Dans cette mégalopole gangrenée par le crime à tous les étages, refrain connu, un jeune justicier masqué – et milliardaire - règle son compte à la racaille nocturne lorsqu’il ne file pas un coup de main au commissaire Gordon sous l’œil mauvais de ses collègues. Ça tombe bien : en pleine campagne de réélection, le maire vient d’être poignardé à mort sous nos yeux par un étrange tueur à cagoule lors de la scène d’ouverture, aussi glauque que terrifiante. Sur le cadavre, il a laissé un mot doux adressé à… Vous avez deviné ?
Un Batman taillé pour Pattinson
La bonne idée de The Batman, c’est de sauter les préliminaires. Exit la mort des parents de Bruce Wayne, la démonstration de gadgets dans la Batcave sous le manoir familial ou encore la mise au point du célèbre signal lumineux dans le ciel de Gotham, des séquences vues et revues dans les films précédents. Ici tout est déjà en place, comme dans notre imaginaire, pour mieux se focaliser sur l’intrigue et les personnages. Et à vrai dire LE personnage.
Icône des ados à ses débuts grâce à Twilight, Robert Pattinson a démontré depuis son goût pour les performances borderline, du Cosmopolis de David Cronenberg au Good Time des frères Safdie en passant par The Lighthouse de Robert Eggers. Ce Batman 2022 semble avoir été taillé pour lui. À la fois hanté, nerveux, souffreteux et mélancolique, il a de faux airs de rock star déchue et ce n’est pas un hasard si Matt Reeves a fait du sublime "Something in the way" de Nirvana le thème musical lancinant du film.

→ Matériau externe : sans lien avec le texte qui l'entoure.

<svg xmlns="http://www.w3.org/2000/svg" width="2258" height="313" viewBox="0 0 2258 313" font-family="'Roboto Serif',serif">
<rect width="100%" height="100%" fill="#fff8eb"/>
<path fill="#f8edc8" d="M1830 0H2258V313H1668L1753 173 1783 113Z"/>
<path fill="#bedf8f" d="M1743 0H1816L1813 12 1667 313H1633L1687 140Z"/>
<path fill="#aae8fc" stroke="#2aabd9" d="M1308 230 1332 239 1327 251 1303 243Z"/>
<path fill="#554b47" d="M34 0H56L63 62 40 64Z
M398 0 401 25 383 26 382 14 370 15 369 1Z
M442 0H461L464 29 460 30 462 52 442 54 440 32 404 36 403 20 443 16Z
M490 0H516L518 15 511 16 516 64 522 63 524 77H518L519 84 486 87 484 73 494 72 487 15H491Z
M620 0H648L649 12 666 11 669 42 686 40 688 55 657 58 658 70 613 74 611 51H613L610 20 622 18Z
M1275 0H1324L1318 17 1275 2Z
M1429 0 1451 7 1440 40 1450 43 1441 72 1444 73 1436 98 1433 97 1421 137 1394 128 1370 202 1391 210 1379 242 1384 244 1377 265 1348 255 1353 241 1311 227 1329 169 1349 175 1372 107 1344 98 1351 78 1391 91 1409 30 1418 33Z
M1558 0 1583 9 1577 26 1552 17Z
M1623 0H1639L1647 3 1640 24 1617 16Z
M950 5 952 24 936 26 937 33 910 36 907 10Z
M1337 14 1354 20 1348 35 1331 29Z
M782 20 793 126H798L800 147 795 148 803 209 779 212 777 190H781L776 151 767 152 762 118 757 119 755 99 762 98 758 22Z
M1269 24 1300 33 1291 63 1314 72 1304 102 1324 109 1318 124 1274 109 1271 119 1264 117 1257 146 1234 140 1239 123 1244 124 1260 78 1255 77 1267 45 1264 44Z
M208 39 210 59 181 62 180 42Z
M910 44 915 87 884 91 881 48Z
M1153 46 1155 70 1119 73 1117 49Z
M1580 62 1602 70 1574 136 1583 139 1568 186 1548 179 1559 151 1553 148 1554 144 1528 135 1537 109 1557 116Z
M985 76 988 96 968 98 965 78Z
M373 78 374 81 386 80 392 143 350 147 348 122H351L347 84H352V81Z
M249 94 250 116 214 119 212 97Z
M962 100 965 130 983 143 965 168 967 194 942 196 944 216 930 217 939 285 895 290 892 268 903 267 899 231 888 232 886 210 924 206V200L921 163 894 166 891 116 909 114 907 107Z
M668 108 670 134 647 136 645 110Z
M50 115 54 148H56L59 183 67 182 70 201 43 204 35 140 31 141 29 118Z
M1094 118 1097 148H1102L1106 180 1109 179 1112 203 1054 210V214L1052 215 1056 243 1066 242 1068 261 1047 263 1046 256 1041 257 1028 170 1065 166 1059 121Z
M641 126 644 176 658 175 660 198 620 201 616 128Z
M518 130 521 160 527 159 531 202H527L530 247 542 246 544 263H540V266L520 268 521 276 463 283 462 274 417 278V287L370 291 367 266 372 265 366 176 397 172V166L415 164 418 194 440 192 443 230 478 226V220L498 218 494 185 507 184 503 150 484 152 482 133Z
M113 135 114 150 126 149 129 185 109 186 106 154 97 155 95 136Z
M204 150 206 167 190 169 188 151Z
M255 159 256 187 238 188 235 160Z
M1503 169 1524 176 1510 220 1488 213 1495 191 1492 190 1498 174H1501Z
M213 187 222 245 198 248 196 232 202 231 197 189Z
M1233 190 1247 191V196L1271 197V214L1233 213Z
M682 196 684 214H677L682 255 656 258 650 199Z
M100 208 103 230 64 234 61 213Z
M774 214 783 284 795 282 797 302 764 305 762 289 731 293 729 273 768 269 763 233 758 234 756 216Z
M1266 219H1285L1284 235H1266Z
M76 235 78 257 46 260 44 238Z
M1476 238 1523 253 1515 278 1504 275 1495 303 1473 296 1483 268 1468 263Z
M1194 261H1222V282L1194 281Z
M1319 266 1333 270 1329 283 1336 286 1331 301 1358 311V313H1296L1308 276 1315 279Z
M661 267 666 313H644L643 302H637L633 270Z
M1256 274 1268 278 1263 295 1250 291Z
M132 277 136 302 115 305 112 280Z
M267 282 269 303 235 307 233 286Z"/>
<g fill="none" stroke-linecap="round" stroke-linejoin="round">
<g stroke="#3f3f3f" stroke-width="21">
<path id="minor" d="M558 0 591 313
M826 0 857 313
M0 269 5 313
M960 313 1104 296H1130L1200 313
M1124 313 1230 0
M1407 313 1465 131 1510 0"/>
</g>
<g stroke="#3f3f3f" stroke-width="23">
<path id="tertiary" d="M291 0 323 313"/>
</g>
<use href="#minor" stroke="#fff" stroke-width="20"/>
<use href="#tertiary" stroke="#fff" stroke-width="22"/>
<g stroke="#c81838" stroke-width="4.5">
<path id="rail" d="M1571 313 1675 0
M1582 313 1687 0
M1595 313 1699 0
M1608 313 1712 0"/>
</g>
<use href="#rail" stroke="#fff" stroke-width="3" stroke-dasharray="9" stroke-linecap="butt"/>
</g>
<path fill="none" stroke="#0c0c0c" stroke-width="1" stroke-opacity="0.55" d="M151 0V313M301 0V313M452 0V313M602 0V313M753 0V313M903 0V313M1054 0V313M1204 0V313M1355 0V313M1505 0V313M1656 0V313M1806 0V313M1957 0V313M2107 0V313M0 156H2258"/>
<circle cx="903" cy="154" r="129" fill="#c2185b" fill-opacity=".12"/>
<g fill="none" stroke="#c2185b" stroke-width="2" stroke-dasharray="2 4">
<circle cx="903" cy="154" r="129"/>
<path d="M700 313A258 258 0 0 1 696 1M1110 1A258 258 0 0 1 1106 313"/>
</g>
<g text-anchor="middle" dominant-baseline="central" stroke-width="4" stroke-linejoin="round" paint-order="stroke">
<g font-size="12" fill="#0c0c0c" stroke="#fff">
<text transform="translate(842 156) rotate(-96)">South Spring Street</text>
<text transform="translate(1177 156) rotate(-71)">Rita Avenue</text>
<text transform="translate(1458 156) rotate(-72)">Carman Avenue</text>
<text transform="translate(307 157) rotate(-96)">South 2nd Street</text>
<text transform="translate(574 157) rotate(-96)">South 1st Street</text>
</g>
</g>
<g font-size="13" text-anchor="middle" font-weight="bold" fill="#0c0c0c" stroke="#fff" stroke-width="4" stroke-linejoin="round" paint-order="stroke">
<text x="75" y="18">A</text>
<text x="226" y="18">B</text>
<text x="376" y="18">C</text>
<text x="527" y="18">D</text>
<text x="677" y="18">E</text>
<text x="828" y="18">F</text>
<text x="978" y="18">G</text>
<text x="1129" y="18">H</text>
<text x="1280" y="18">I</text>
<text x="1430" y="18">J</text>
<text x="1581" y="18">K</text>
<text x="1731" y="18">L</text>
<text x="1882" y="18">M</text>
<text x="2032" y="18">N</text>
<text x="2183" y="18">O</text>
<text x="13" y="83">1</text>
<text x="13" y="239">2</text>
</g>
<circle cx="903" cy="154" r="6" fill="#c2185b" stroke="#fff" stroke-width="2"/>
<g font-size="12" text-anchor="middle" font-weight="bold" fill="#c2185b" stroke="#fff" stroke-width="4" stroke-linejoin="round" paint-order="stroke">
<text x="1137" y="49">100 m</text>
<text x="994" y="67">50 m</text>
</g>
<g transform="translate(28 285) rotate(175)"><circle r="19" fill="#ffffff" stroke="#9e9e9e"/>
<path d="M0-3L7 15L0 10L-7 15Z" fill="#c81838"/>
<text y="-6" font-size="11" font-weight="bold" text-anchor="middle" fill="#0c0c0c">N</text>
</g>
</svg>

Avec un hôte aussi séduisant, on n’a plus qu’une seule envie : partir avec lui en promenade dans les allées sombres de Gotham pour débusquer le petit malin qui terrorise les puissants à coups de pièges diaboliques. En chemin, il va croiser la route d’une jeune femme avec de longues bottes en cuir, et des oreilles de chat sur sa cagoule, une certaine Selina Kyle alias Catwoman qu’incarne Zoë Kravitz avec un mélange détonnant de malice et de sensualité. Son alchimie avec Robert Pattinson est dingue, vous n’imaginez même pas.
Si The Batman captive de bout en bout, alors qu’il dure 3 heures et des poussières, c’est en partie grâce à la qualité de ses interprètes qui parviennent à nous rejouer un refrain connu comme certains chanteurs recyclent un vieux classique pour en faire un tube post-moderne. Mais aussi parce que Matt Reeves, en grand maître du jeu, ne perd jamais le fil d’un scénario qui gagne en densité - et en intensité - au fil des minutes.
Peuplé de freaks réjouissants et de pièges mortels, The Batman a été construit comme un puzzle machiavélique qui va permettre au jeune Bruce Wayne d’exorciser ses démons pour sortir de sa peau d'ado vengeur et endosser le costume d'adulte justicier. Vous ne serez pas surpris d’apprendre qu’une suite est déjà en préparation. Et vu le carton qui s’annonce, on en a déjà l’eau à la bouche. Et même des petits frissons derrière la nuque, tiens !
>> The Batman de Matt Reeves. Avec Robert Pattinson, Zoë Kravitz , Colin Farrell, Paul Dano. 3h. En salle mercredi.